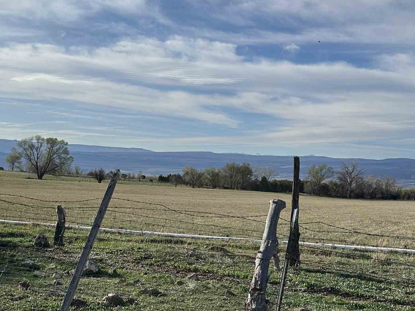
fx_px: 611
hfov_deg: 37.5
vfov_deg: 28.3
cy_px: 217
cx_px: 193
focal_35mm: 51
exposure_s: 1/7042
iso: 80
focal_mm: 6.86
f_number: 1.78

▸ REQUIREMENT:
Give back all of the entries verbatim, but without pictures.

▸ TASK RESULT:
fx_px: 611
hfov_deg: 37.5
vfov_deg: 28.3
cy_px: 217
cx_px: 193
focal_35mm: 51
exposure_s: 1/7042
iso: 80
focal_mm: 6.86
f_number: 1.78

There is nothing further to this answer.